[[ PROVIDED PASSAGE open ]]

As said previously I don't track or launch the car and I'm not chasing huge power figures, but if a bit more was a by-product from a forged engine build, I wouldn't complain!

I want to keep the engine sound and driveability as close to what I have now as its my daily driver. I love the general clunkiness and mechanical sounds of the GTR. But what I don't want is piston slap, gearbox whines, jerky break neck gearchanges, huge turbo lag etc. Etc.

It is mainly standard apart from upgraded injectors and a russ fellows exhaust (with twin sports cats and ecutek latest version) done by ACspeedtech. The car has been really well looked after all its life and has a MY2015 transmission.

My first port of call for the work was AC speedtech as my dealings with them so far has been top notch. But after numerous calls and several chaser emails, I've not had a response for options or a quote so I've given up.

So I've spoken to Litchfields today and they have given a few options for the build including the possibility of turbos.

So main 2 questions are:

1. Turbos - for what I'm after, are they worth doing? Reason I ask is, Litchfield advised with the forged piston/rods engine rebuild (plus turbos) they could up the power but they would cap the torque to protect the transmission/clutch. Then at later date (when I've sold my remaining kidney) I could upgrade trans/clutches, then unleash the torque. But does the upgrade clutch, trans pack take it to that level I DON'T want impacting the driveability? I know driving experience is subjective hence just after a few varying opinions.

2. Anyone recommend any other places who offer the above rebuild/forged options and do a top notch job at a reasonable cost? I just want to ensure I look at all avenues.

[[ PROVIDED PASSAGE closed ]]
[[ DATA open ]]

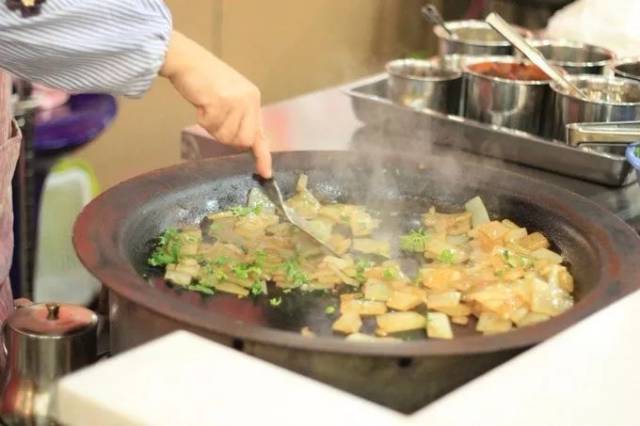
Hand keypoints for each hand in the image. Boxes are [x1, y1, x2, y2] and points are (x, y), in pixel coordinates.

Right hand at [161, 31, 271, 177]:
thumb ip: (240, 117)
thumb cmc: (205, 79)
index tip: (266, 173)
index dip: (263, 156)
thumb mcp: (230, 96)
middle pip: (242, 140)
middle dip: (226, 137)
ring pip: (225, 136)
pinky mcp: (220, 101)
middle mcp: (248, 100)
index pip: (260, 133)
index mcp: (253, 99)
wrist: (187, 60)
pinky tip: (201, 103)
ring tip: (208, 106)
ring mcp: (235, 101)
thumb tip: (245, 142)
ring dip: (212, 127)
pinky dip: (202, 119)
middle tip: (215, 118)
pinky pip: (210, 126)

[[ DATA closed ]]

(YOUR OBJECTIVE) In the forum post about a forged engine build, explain in one to three sentences why Litchfield would cap the torque after a forged piston and rod rebuild with turbos.

(ANSWER FOR THIS EXERCISE) Litchfield would cap the torque to protect the transmission and clutch. Once the transmission and clutches are upgraded later, the torque could be unleashed.